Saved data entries

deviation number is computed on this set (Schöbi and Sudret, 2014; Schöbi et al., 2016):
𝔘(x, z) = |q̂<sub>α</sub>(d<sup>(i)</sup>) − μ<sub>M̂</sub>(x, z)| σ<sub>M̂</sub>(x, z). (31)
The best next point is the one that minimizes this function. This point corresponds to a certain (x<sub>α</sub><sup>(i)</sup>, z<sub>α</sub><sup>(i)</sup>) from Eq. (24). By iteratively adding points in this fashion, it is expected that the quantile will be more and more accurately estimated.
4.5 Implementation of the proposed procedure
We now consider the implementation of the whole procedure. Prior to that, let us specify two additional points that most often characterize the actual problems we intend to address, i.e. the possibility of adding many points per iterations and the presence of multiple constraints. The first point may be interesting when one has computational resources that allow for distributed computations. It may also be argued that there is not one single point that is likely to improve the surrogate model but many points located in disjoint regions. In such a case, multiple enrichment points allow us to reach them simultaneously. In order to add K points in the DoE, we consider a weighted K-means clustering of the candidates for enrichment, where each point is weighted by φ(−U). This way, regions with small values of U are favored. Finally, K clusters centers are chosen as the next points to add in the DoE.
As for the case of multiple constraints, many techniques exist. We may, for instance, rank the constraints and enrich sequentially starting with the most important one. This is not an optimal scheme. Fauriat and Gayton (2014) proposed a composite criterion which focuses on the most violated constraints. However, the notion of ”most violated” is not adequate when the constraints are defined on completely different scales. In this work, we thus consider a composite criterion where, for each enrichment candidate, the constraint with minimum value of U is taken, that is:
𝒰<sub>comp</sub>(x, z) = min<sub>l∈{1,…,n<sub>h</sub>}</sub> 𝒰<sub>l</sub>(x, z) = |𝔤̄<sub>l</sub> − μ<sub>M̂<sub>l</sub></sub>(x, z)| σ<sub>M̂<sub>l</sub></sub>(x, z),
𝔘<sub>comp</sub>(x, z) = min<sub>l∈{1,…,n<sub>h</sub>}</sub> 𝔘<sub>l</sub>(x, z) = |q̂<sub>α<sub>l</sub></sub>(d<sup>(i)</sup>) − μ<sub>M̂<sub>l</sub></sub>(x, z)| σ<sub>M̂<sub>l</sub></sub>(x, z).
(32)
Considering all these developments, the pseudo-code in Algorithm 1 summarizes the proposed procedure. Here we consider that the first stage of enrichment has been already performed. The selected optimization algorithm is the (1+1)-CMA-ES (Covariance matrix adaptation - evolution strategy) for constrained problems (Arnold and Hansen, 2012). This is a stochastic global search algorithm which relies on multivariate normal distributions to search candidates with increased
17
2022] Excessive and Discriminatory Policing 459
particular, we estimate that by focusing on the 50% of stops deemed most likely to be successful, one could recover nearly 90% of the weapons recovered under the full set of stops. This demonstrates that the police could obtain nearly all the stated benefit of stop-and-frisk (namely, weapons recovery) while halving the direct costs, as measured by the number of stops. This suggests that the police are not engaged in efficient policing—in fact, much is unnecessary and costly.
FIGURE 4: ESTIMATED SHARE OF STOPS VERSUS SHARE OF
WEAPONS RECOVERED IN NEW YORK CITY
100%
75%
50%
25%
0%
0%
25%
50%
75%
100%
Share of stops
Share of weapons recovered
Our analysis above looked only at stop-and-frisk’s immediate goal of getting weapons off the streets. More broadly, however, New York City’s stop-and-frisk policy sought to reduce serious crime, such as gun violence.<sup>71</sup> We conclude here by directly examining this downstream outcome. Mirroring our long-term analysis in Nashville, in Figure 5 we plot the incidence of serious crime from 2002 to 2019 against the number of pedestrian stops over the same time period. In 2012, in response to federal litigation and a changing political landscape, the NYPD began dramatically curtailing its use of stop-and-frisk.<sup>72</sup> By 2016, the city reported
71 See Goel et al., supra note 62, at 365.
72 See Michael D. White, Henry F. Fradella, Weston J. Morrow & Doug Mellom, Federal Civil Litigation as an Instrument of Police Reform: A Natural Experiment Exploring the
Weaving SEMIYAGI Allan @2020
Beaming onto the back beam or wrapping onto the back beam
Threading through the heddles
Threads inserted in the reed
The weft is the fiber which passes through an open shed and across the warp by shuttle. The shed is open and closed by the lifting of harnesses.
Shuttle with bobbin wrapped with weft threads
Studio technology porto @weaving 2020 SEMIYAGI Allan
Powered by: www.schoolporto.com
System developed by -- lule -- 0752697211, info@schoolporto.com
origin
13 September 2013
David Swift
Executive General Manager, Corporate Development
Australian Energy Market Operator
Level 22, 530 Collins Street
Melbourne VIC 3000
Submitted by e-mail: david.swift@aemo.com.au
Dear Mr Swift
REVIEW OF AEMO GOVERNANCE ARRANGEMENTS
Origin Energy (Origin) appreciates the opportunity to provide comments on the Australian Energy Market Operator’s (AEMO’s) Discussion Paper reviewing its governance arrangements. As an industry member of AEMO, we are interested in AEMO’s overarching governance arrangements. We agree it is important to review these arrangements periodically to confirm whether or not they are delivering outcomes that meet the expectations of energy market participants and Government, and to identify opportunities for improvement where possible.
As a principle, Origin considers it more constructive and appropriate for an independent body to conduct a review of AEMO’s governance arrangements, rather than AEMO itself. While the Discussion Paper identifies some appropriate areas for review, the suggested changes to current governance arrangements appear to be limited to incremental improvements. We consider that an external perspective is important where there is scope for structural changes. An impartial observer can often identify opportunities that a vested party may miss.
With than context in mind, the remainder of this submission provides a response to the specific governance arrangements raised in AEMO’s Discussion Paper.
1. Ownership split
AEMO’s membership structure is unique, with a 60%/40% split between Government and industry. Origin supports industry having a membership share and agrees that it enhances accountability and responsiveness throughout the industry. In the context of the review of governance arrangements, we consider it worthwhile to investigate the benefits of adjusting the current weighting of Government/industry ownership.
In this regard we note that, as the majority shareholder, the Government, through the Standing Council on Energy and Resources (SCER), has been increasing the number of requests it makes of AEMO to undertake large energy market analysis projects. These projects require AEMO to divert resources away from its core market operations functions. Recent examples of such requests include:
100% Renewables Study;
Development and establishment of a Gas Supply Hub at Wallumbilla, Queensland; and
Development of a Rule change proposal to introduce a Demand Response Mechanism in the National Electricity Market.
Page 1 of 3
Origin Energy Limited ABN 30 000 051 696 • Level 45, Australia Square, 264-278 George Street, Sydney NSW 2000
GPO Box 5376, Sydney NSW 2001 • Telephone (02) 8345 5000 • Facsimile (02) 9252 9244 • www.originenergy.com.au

**TASK GOAL:** An identical copy of the entries above is the expected result.

**EXERCISE RESULT:**
deviation number is computed on this set (Schöbi and Sudret, 2014; Schöbi et al., 2016):
𝔘(x, z) = |q̂<sub>α</sub>(d<sup>(i)</sup>) − μ<sub>M̂</sub>(x, z)| σ<sub>M̂</sub>(x, z). (31)
The best next point is the one that minimizes this function. This point corresponds to a certain (x<sub>α</sub><sup>(i)</sup>, z<sub>α</sub><sup>(i)</sup>) from Eq. (24). By iteratively adding points in this fashion, it is expected that the quantile will be more and more accurately estimated.
4.5 Implementation of the proposed procedure
We now consider the implementation of the whole procedure. Prior to that, let us specify two additional points that most often characterize the actual problems we intend to address, i.e. the possibility of adding many points per iterations and the presence of multiple constraints. The first point may be interesting when one has computational resources that allow for distributed computations. It may also be argued that there is not one single point that is likely to improve the surrogate model but many points located in disjoint regions. In such a case, multiple enrichment points allow us to reach them simultaneously. In order to add K points in the DoE, we consider a weighted K-means clustering of the candidates for enrichment, where each point is weighted by φ(−U). This way, regions with small values of U are favored. Finally, K clusters centers are chosen as the next points to add in the DoE.
As for the case of multiple constraints, many techniques exist. We may, for instance, rank the constraints and enrich sequentially starting with the most important one. This is not an optimal scheme. Fauriat and Gayton (2014) proposed a composite criterion which focuses on the most violated constraints. However, the notion of ”most violated” is not adequate when the constraints are defined on completely different scales. In this work, we thus consider a composite criterion where, for each enrichment candidate, the constraint with minimum value of U is taken, that is:
𝒰<sub>comp</sub>(x, z) = min<sub>l∈{1,…,n<sub>h</sub>}</sub> 𝒰<sub>l</sub>(x, z) = |𝔤̄<sub>l</sub> − μ<sub>M̂<sub>l</sub></sub>(x, z)| σ<sub>M̂<sub>l</sub></sub>(x, z),
𝔘<sub>comp</sub>(x, z) = min<sub>l∈{1,…,n<sub>h</sub>}</sub> 𝔘<sub>l</sub>(x, z) = |q̂<sub>α<sub>l</sub></sub>(d<sup>(i)</sup>) − μ<sub>M̂<sub>l</sub></sub>(x, z)| σ<sub>M̂<sub>l</sub></sub>(x, z).
(32)
Considering all these developments, the pseudo-code in Algorithm 1 summarizes the proposed procedure. Here we consider that the first stage of enrichment has been already performed. The selected optimization algorithm is the (1+1)-CMA-ES (Covariance matrix adaptation - evolution strategy) for constrained problems (Arnold and Hansen, 2012). This is a stochastic global search algorithm which relies on multivariate normal distributions to search candidates with increased
17
2022] Excessive and Discriminatory Policing 459
particular, we estimate that by focusing on the 50% of stops deemed most likely to be successful, one could recover nearly 90% of the weapons recovered under the full set of stops. This demonstrates that the police could obtain nearly all the stated benefit of stop-and-frisk (namely, weapons recovery) while halving the direct costs, as measured by the number of stops. This suggests that the police are not engaged in efficient policing—in fact, much is unnecessary and costly.
FIGURE 4: ESTIMATED SHARE OF STOPS VERSUS SHARE OF
WEAPONS RECOVERED IN NEW YORK CITY
100%
75%
50%
25%
0%
0%
25%
50%
75%
100%
Share of stops
Share of weapons recovered
Our analysis above looked only at stop-and-frisk’s immediate goal of getting weapons off the streets. More broadly, however, New York City’s stop-and-frisk policy sought to reduce serious crime, such as gun violence.<sup>71</sup> We conclude here by directly examining this downstream outcome. Mirroring our long-term analysis in Nashville, in Figure 5 we plot the incidence of serious crime from 2002 to 2019 against the number of pedestrian stops over the same time period. In 2012, in response to federal litigation and a changing political landscape, the NYPD began dramatically curtailing its use of stop-and-frisk.<sup>72</sup> By 2016, the city reported
71 See Goel et al., supra note 62, at 365.
72 See Michael D. White, Henry F. Fradella, Weston J. Morrow & Doug Mellom, Federal Civil Litigation as an Instrument of Police Reform: A Natural Experiment Exploring the
Weaving SEMIYAGI Allan @2020
Beaming onto the back beam or wrapping onto the back beam
Threading through the heddles
Threads inserted in the reed
The weft is the fiber which passes through an open shed and across the warp by shuttle. The shed is open and closed by the lifting of harnesses.
Shuttle with bobbin wrapped with weft threads
Studio technology porto @weaving 2020 SEMIYAGI Allan
Powered by: www.schoolporto.com
System developed by -- lule -- 0752697211, info@schoolporto.com
origin
13 September 2013
David Swift
Executive General Manager, Corporate Development
Australian Energy Market Operator
Level 22, 530 Collins Street
Melbourne VIC 3000
Submitted by e-mail: david.swift@aemo.com.au
Dear Mr Swift
REVIEW OF AEMO GOVERNANCE ARRANGEMENTS
Origin Energy (Origin) appreciates the opportunity to provide comments on the Australian Energy Market Operator’s (AEMO’s) Discussion Paper reviewing its governance arrangements. As an industry member of AEMO, we are interested in AEMO’s overarching governance arrangements. We agree it is important to review these arrangements periodically to confirm whether or not they are delivering outcomes that meet the expectations of energy market participants and Government, and to identify opportunities for improvement where possible.
As a principle, Origin considers it more constructive and appropriate for an independent body to conduct a review of AEMO’s governance arrangements, rather than AEMO itself. While the Discussion Paper identifies some appropriate areas for review, the suggested changes to current governance arrangements appear to be limited to incremental improvements. We consider that an external perspective is important where there is scope for structural changes. An impartial observer can often identify opportunities that a vested party may miss.
With than context in mind, the remainder of this submission provides a response to the specific governance arrangements raised in AEMO’s Discussion Paper.
1. Ownership split
AEMO’s membership structure is unique, with a 60%/40% split between Government and industry. Origin supports industry having a membership share and agrees that it enhances accountability and responsiveness throughout the industry. In the context of the review of governance arrangements, we consider it worthwhile to investigate the benefits of adjusting the current weighting of Government/industry ownership.
In this regard we note that, as the majority shareholder, the Government, through the Standing Council on Energy and Resources (SCER), has been increasing the number of requests it makes of AEMO to undertake large energy market analysis projects. These projects require AEMO to divert resources away from its core market operations functions. Recent examples of such requests include:
100% Renewables Study;
Development and establishment of a Gas Supply Hub at Wallumbilla, Queensland; and
Development of a Rule change proposal to introduce a Demand Response Mechanism in the National Electricity Market.
Page 1 of 3
Origin Energy Limited ABN 30 000 051 696 • Level 45, Australia Square, 264-278 George Street, Sydney NSW 2000
GPO Box 5376, Sydney NSW 2001 • Telephone (02) 8345 5000 • Facsimile (02) 9252 9244 • www.originenergy.com.au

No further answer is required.